500sequences.fa.gz test_1.fastq.gz test_2.fastq.gz test_3.fastq.gz

visze commented 2 years ago

thanks. I will download the data and try to debug it on my side.

visze commented 2 years ago

Hi Nick,

before running the workflow I found something in your data that is probably an issue. I recognized that your designed sequences are 270 bp long. Your FW and REV reads have lengths of 132 and 121 bp. So you do not cover the whole insert. Theoretically this is OK when your sequences different on the end from each other. When there are sequences identical, just different in the middle, e.g. when testing variants, you will not be able to correctly align your data.

Practically it is an issue how MPRAflow works because for PE reads we try to merge both reads before mapping. See here: https://github.com/shendurelab/MPRAflow/blob/fb359522be58bf1ddafe45e313b98d582a43bf99/association.nf#L331 This will not be possible with your data.

A workaround will be using the SE option discarding the reverse read. But then your design has to be different in the first 132 bp, Also cigar string has to be adjusted E.g. using 132M.

It would be the same issue with MPRAsnakeflow. But I think it is possible to use proper PE mapping without read merging.

I am not sure if this triggers the AttributeError issue.

Best, Max

nli8888 commented 2 years ago

Thanks for the reply. I suppose we'll try out the SE mode first in the meantime.

What do you mean exactly when you say "design has to be different in the first 132 bp"?

visze commented 2 years ago

You read must uniquely map to one sequence. If this is not the case the BC will be discarded because of ambiguity. The 132 refers to the length of your first read, staring sequencing your design file from the 5' end.

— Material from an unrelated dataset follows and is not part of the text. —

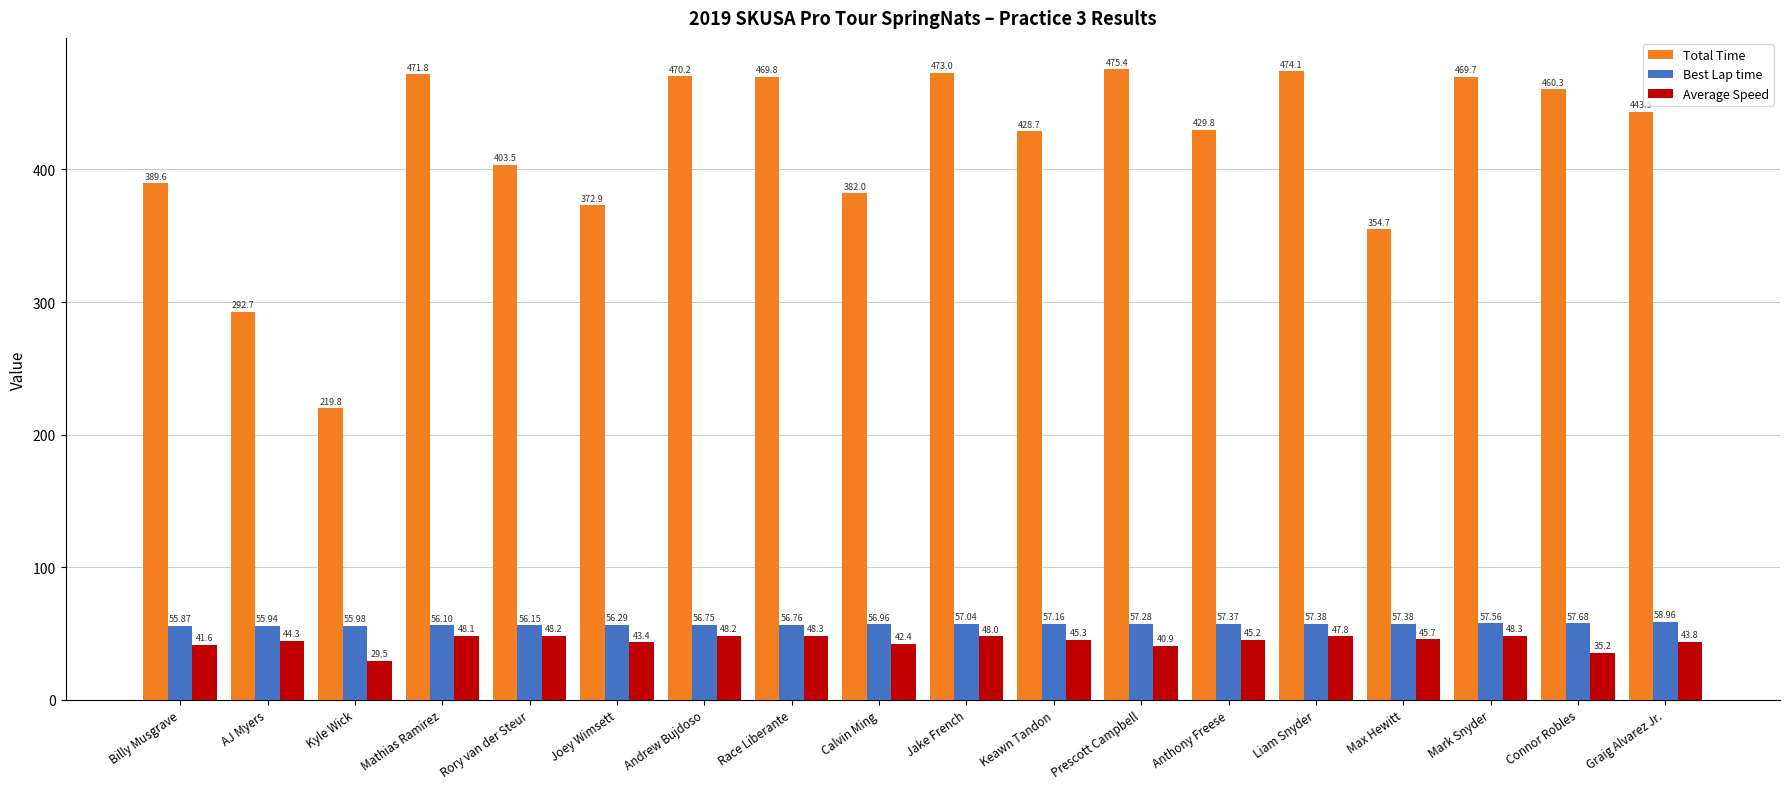

Which series has the largest total across all categories?

Total Time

visze commented 2 years ago

btw. the error is due to zero reads after merging

nli8888 commented 2 years ago

Ah ok I understand. Sorry I thought you meant something else.

Ok so we have gotten SE mode running and we'll see how that goes. If we need to run PE mode, we may try to manually trim the missing middle section in our design file . For future seqs, we'll just make them shorter to ensure full coverage.

Alternatively, we may try MPRAsnakeflow if it is indeed possible to use to PE mapping without merging?

But we'll see which way provides the best results for our purposes

visze commented 2 years ago

Right now MPRAsnakeflow merges reads, too. If more people generate such data I think it is worth implementing it. And I am always happy if someone implements it by themself and makes a pull request to the repo

visze commented 2 years ago

Ok so we have gotten SE mode running and we'll see how that goes. If we need to run PE mode, we may try to manually trim the missing middle section in our design file . For future seqs, we'll just make them shorter to ensure full coverage.

Manually trimming the middle section of the design file will not help you, because the PE reads still do not overlap. Another option is merging the reads by yourself, inserting Ns in between. After that you can run the single ended mode. Nit 100% sure if it works but maybe this is the best option!

nli8888 commented 2 years ago

Ok thanks. We have some outputs now though there's some other issues that we have with them. I'll close this issue and repost another to keep things organised.